Tattoos and the military go hand in hand like beer and pretzels, pizza and beer, beer and brats and...well, you get the idea. The practice of tattooing originated in the South Pacific Isles and it was supposedly early British sailors that brought it back to Western cultures in the 19th century. Personally, I have four of them, none military inspired. I have been thinking of getting one last one to commemorate my military service but something always seems to come in front of it as a priority. Outside of any military base in the US (or overseas) you can usually find a Tattoo shop as one of the 8 required businesses that prey on servicemen and women (the other seven are, in no particular order...a loan store, a used car lot, a pawnshop, a surplus store, a strip club, a Korean restaurant and a bar). In my experience its more of the "high speed" guys that get military tats...Infantry, Airborne, Marines and the like. I think most of the "rest of us" don't have that many cool symbols to work with. But I digress....
A tat that has become popular in our current conflicts is the "meat tag". It seems to be popular with Marines, but I am sure other folks are getting them too. Basically, its a tat on your torso (ribcage area seems most popular) that contains the data that would be on your dog tags. It seems that sometimes its even a tat of your dog tags. Logic is this...with the advent of the IED/SVIED/VBIED that more and more of our troops would be taken out via and explosion. Often times these events would tragically maim the troopers corpse beyond recognition. Assuming the troop was wearing his or her body armor, hopefully the tat would survive in order for the soldiers body to be identified later in case there was an issue with identification. The use of dog tags started similarly in the the Civil War when soldiers on both sides started sewing their names into their uniforms so that they could be identified if killed.
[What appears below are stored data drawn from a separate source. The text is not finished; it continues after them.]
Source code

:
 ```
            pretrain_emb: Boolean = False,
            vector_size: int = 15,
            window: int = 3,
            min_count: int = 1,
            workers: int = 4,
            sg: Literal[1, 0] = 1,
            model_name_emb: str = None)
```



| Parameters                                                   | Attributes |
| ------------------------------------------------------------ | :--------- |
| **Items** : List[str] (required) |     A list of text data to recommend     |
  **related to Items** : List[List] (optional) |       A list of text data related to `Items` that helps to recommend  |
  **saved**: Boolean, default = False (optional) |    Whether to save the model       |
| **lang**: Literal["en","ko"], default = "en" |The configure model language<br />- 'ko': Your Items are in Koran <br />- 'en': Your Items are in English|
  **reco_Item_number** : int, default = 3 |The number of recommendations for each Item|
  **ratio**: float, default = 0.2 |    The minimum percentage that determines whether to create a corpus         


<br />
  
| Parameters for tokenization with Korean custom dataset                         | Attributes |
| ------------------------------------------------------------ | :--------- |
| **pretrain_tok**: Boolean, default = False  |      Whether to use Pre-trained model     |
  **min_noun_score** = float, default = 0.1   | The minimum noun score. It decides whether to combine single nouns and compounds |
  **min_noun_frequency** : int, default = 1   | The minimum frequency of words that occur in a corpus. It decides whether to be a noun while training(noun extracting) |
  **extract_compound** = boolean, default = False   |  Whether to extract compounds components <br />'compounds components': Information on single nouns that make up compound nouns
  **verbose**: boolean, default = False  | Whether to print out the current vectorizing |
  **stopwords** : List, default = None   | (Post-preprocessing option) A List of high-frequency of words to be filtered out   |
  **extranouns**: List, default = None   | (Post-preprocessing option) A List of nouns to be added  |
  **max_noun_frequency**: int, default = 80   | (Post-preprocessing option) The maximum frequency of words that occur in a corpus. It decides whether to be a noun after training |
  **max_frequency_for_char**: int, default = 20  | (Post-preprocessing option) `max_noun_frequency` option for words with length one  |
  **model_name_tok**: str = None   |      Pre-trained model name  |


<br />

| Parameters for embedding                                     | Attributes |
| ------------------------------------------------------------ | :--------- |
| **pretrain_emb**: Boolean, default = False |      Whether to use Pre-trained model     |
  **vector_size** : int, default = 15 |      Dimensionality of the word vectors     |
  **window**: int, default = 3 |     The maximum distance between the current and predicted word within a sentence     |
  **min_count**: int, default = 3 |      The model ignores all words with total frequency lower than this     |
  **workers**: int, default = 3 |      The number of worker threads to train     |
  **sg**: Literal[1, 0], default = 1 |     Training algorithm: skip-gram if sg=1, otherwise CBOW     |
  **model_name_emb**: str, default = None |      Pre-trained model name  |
Really, its a sad procedure that I am sure will continue. It will probably be some type of rite of passage for infantry types in the future to signify that you are ready to lay your life on the line in the future. I remember in 2006-2007 when I was overseas the images of Nick Berg being beheaded were still fresh in our minds as well as the mutilation of our dead by the enemy so I am sure that this is at least part of the logic behind the practice. Maybe at some point in the future part of being in the military will be accepting that they would implant a chip in you, like we do our pets, to identify you if they find your body years after a battle. I remember there being a bit of a stink when they began collecting DNA from us for that purpose from folks that thought that it would be used for nefarious purposes but nothing ever came of that.
Anyway, thats a meat tag, just in case you were wondering.